You could get a car from anytime after 6pm and keep it until 8am the next day for around $40.
Oh, that's awesome! That suits my needs almost perfectly. Why didn't I know about this, I wonder?
@HoffmanJ: what, do you have joint custody of a sofa? Two months with mom, two months with dad? You couldn't split it into a couple of loveseats?
You couldn't split it into a couple of loveseats?
@Lyle: a solution almost Solomonic in its wisdom.
Touché. Actually, my girlfriend and I have a bad habit of slowly replacing all of our furniture with other craigslist/vintage pieces as our moods and tastes change. But, I like the joint custody story as a better explanation.
Anything to avoid having to schlep it back and forth each fortnight. With all that moving, he's going to wear it out. And, oy gevalt, probably herniate a disk!
they dont let you participate unless you already have a car.
I did it last year without owning a car...
really? how? the guy i talked to was confusing when i was like, well i dont have a car, but i can still do low car diet right?
maybe i can give him the keys to my boyfriend's broken car.
@ maybe i can give him the keys to my byfriends car..
As far as I can tell you don't have to give nobody no keys... I just clicked on the 'special offer' link above and filled out the form. You just need a drivers license and credit card. They sent me an email a day or two later and said I was approved and that my zip card was in the mail. Once you get the zip card you use that to unlock the zip car and the keys to the zip car are in the car.

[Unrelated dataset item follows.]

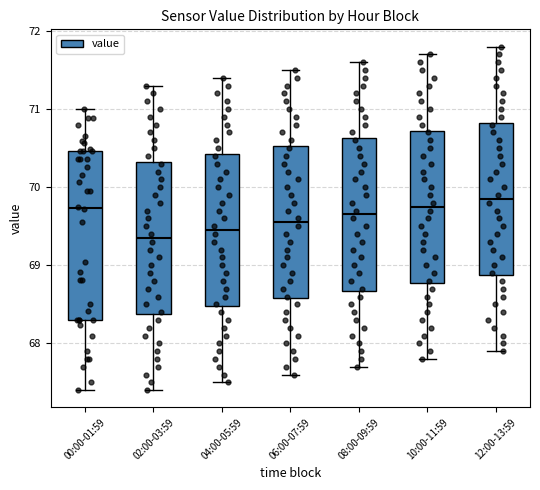

Which box is the tallest, from its lower edge to its upper edge?

00:00-01:59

I don't have a car either, at least that's the way it seems to me, I haven't tried it yet.
edit, I see where the confusion comes from -- the promotion in the threads title is the one where you need a car -- use the Lou F. link that's up about 10 or so responses from here for one where you don't need a car at all...
ok, i had to drive my car twice this week. on tuesday it was 90+ degrees and i found out my a/c no longer works. today it developed a coolant leak.

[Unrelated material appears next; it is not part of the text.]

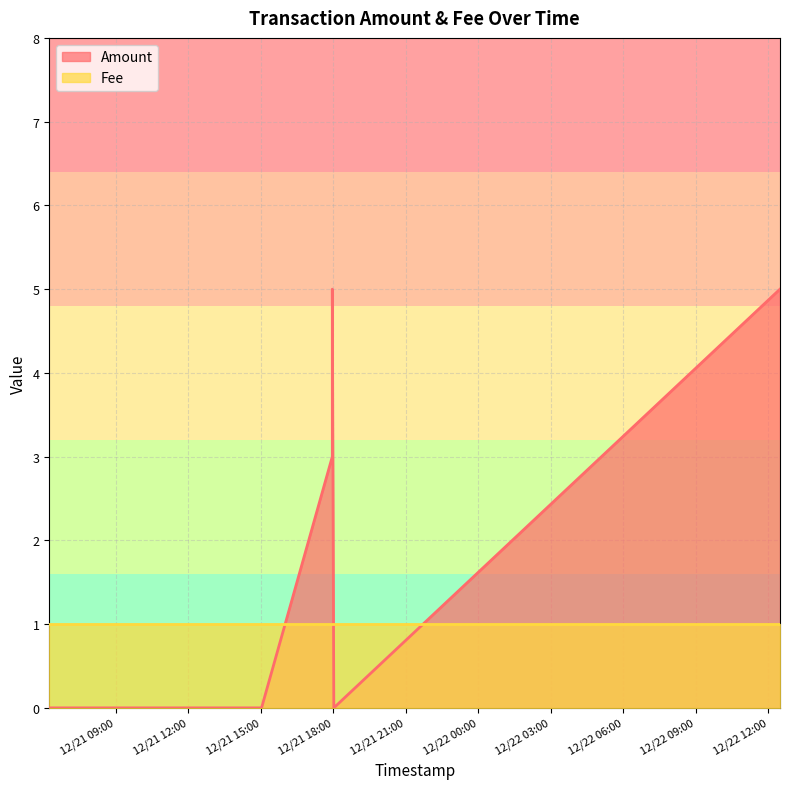

List the series in order of their overall mean, lowest first.

Fee, Amount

so, i signed up for zipcar, we'll see how it goes but i'm seriously thinking of getting rid of my car. i drive maybe once a week, but my thinking was, "well, it doesn't cost too much just to keep this car around", but something tells me after a trip to the garage i'm going to have some different thoughts about that...

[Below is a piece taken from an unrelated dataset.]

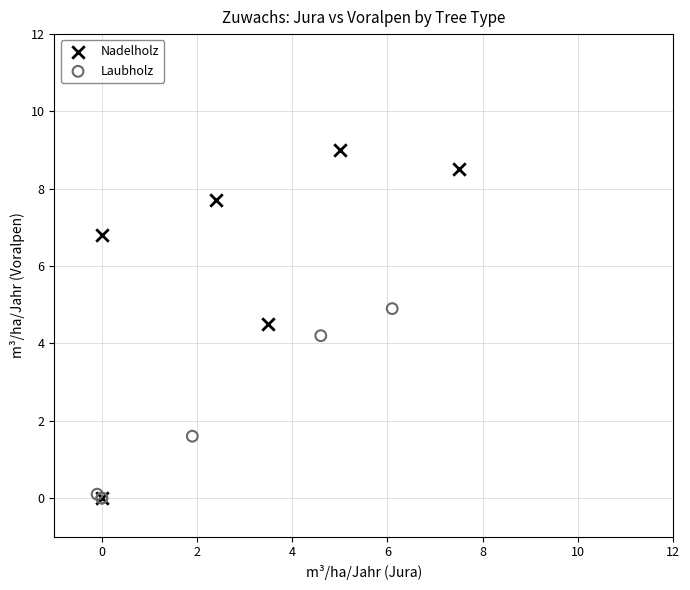

Which series reaches the maximum Y coordinate?

Nadelholz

My husband had no car when i met him. He got one for mt bike trips just this past December. It didn't seem to hard for him to get by without a car though. I would love to get rid of mine but i need it for work in case i have to get to surgery asap. It is so expensive having a car.
Ps- no one should ever have to drive to Erie. I hate that town.
@stefb: it's a shame that the taxis aren't reliable here. Even twenty bucks once in a while for a random event like that is cheaper than keeping a car maintained and available.
i used to rent a car when i wanted to go out of town. or just fly, depending on where i was going. one person can easily do all the grocery shopping they require with a large messenger bag. when i needed to get clothes or pet stuff or other such things i would just ride over to the waterfront.
i need to do all this more. owning a car makes me lazy and fat.
@cburch owning a car makes me lazy and fat.
So how come *I'm* lazy and fat? Huh?
ok, owning a car makes me laziER and fattER.
I love shopping on my bike. Even when I didn't have a rack, I would grap some rode, and strap my portable shopping cart to my back, and weigh it down with my bookbag. It made for an awkward, but fun (And still safe!) ride down the hills to GE. Go shopping, walk both the bike and cart to a bus stop when I'm done.